The number of companies that have implemented or intend to implement hybrids has increased from 40% in 2020 to 60% this year, with an increase from 38% to 53% for pure electrics.

The report also sheds light on the shift towards alternative mobility in the last year, with 71% of companies surveyed having implemented alternative mobility solutions for their employees. Mobility budgets have increased from 14% in 2020 to 29% this year and there has been far more support for corporate car-sharing.

The Barometer also explains that EU bicycle sales grew by 23% across the last year, with electric bicycle sales growing by 500,000 in France and 2 million in Germany. It does, however, accept that the pandemic has had a part to play in this, with reduced public transport and mobility in general.
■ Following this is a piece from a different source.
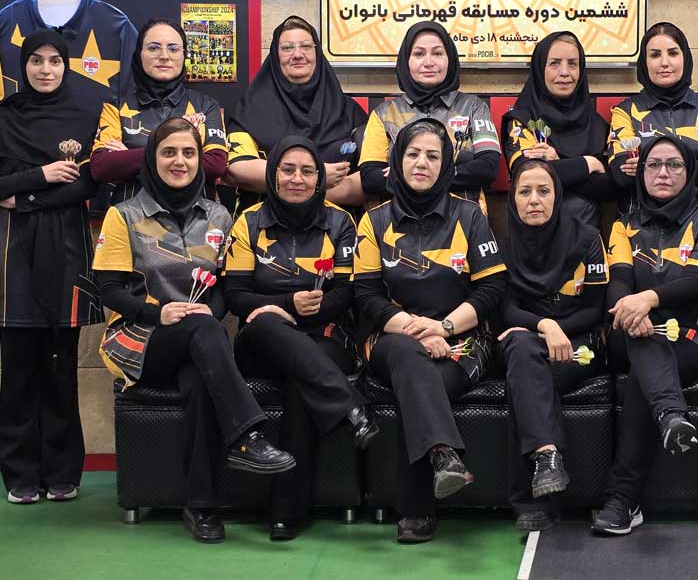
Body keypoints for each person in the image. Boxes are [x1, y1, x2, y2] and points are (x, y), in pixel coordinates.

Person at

Yaël Bennathan, Head of the Arval Mobility Observatory, commented: “The pace of electrification is increasing, and that’s a trend we see happening everywhere.

“It’s really a global phenomenon now, not just in the mature markets. In Poland, for example, the implementation of battery-electric vehicles increased from 3% in 2020 to 18% this year.

“Infrastructure is increasing. There are now 250,000 public charging points in the EU, UK and Turkey combined. Although it must be said that more than 75% is still concentrated in four countries; the Netherlands; France; Germany and the UK.”